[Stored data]
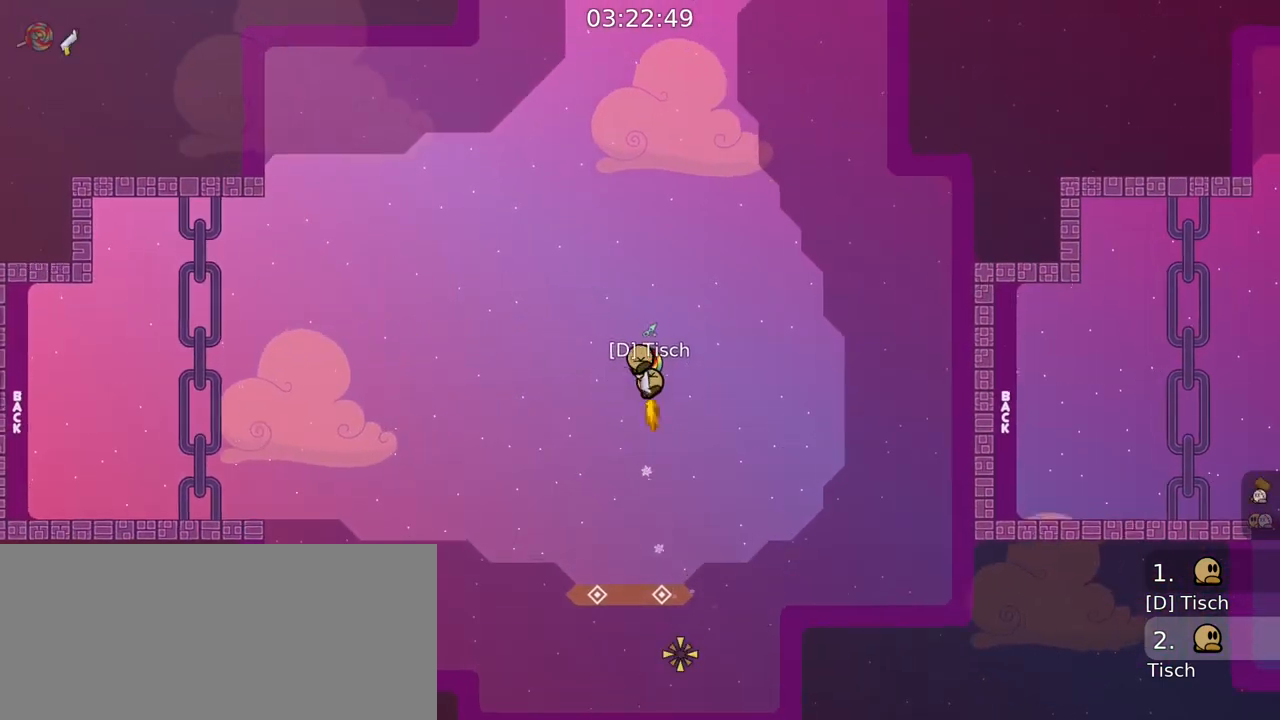
{"keys": [], "mouse": [], "events": [[267, "mouse_left", "up"], [283, "mouse_right", "up"]]}
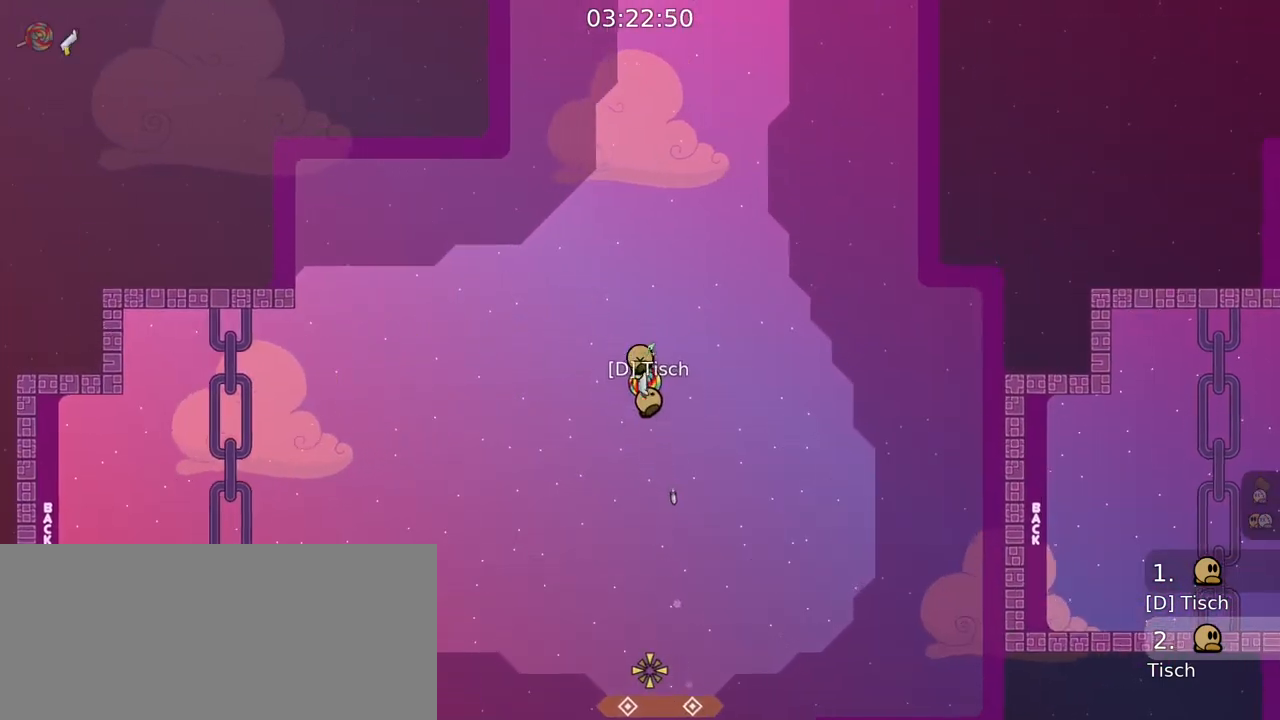
{"keys": [], "mouse": ["left", "right"], "events": [[50, "mouse_left", "down"], [50, "mouse_right", "down"], [233, "mouse_left", "up"], [283, "mouse_right", "up"], [350, "mouse_left", "down"], [350, "mouse_right", "down"]]}
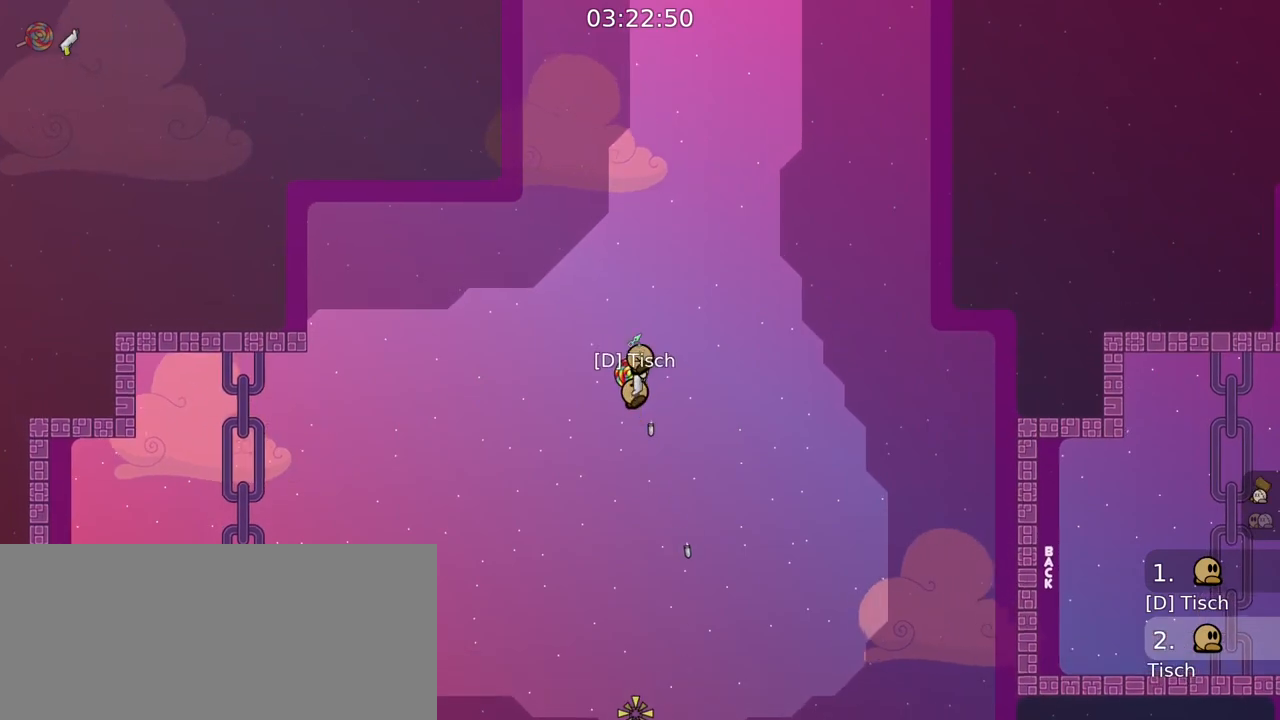
{"keys": [], "mouse": [], "events": [[150, "mouse_left", "up"], [150, "mouse_right", "up"], [217, "mouse_left", "down"], [217, "mouse_right", "down"], [467, "mouse_left", "up"], [483, "mouse_right", "up"]]}
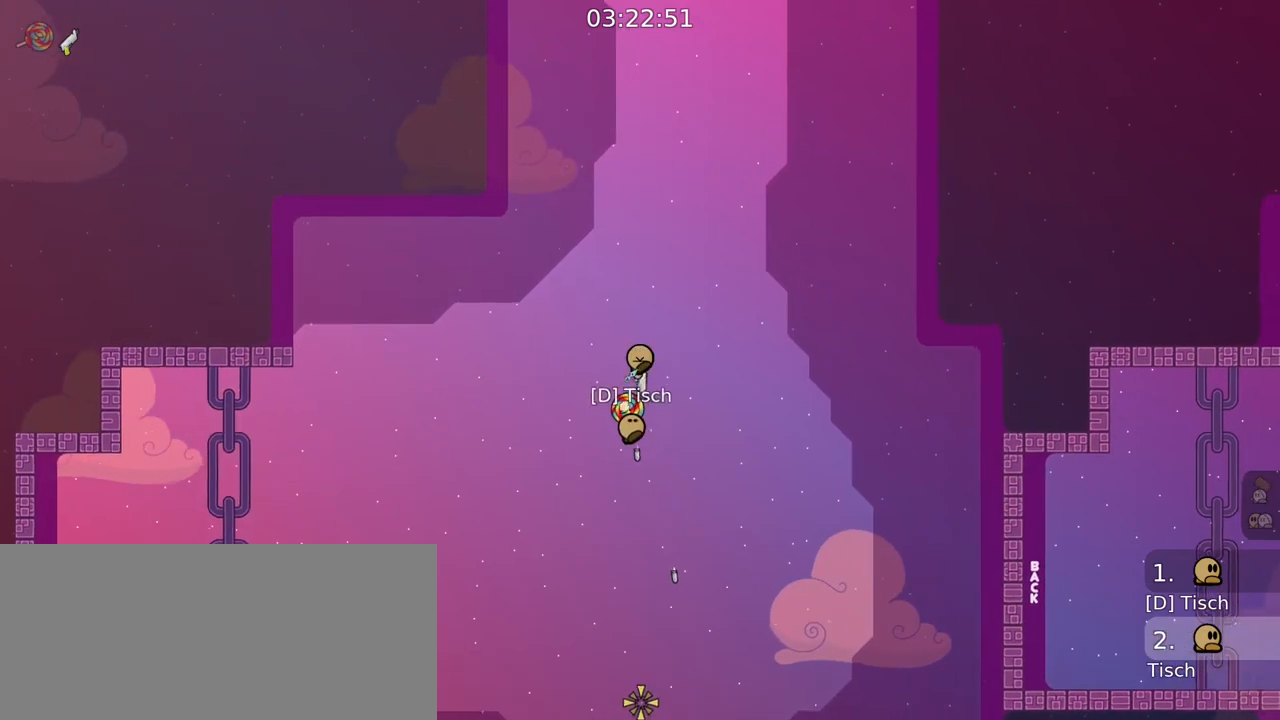
{"keys": [], "mouse": [], "events": [[233, "mouse_left", "down"], [233, "mouse_right", "down"], [400, "mouse_left", "up"], [433, "mouse_right", "up"]]}
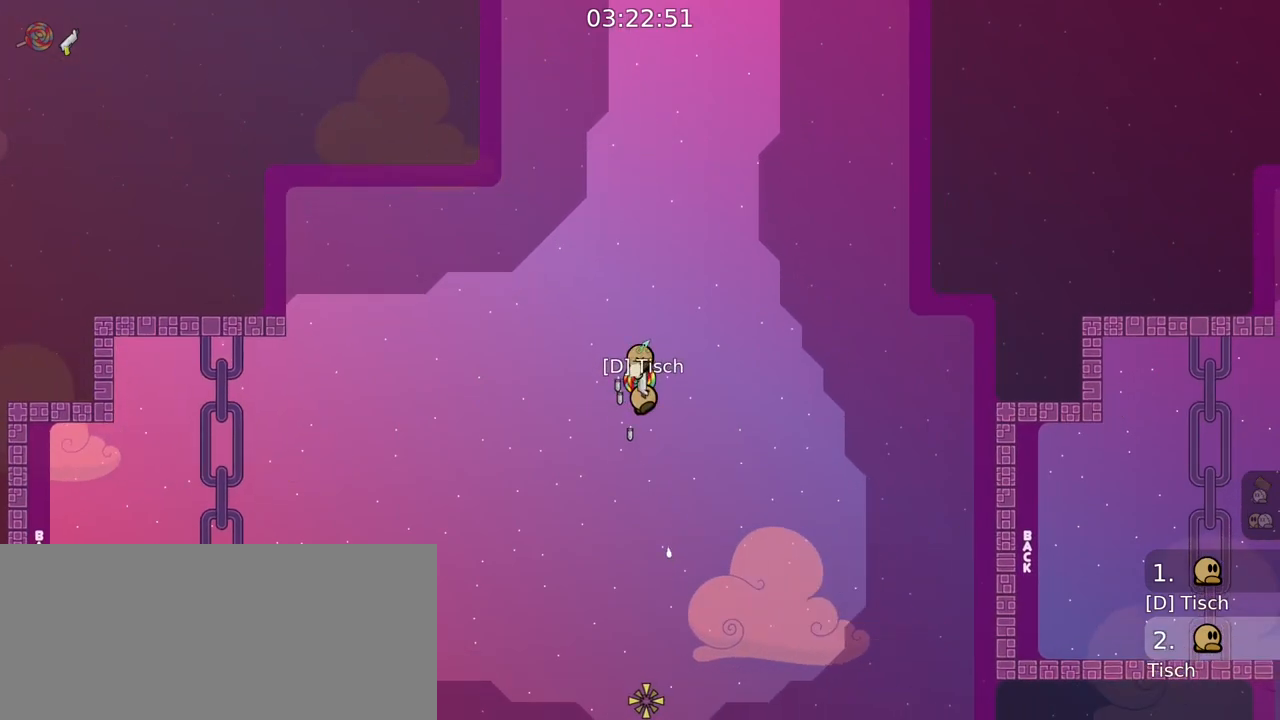
{"keys": [], "mouse": [], "events": [[33, "mouse_left", "down"], [33, "mouse_right", "down"], [233, "mouse_left", "up"], [267, "mouse_right", "up"]]}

:: Problem ::
What is needed here is each line above set down word for word, minus the images.

:: Output ::
{"keys": [], "mouse": [], "events": [[267, "mouse_left", "up"], [283, "mouse_right", "up"]]}
{"keys": [], "mouse": ["left", "right"], "events": [[50, "mouse_left", "down"], [50, "mouse_right", "down"], [233, "mouse_left", "up"], [283, "mouse_right", "up"], [350, "mouse_left", "down"], [350, "mouse_right", "down"]]}
{"keys": [], "mouse": [], "events": [[150, "mouse_left", "up"], [150, "mouse_right", "up"], [217, "mouse_left", "down"], [217, "mouse_right", "down"], [467, "mouse_left", "up"], [483, "mouse_right", "up"]]}
{"keys": [], "mouse": [], "events": [[233, "mouse_left", "down"], [233, "mouse_right", "down"], [400, "mouse_left", "up"], [433, "mouse_right", "up"]]}
{"keys": [], "mouse": [], "events": [[33, "mouse_left", "down"], [33, "mouse_right", "down"], [233, "mouse_left", "up"], [267, "mouse_right", "up"]]}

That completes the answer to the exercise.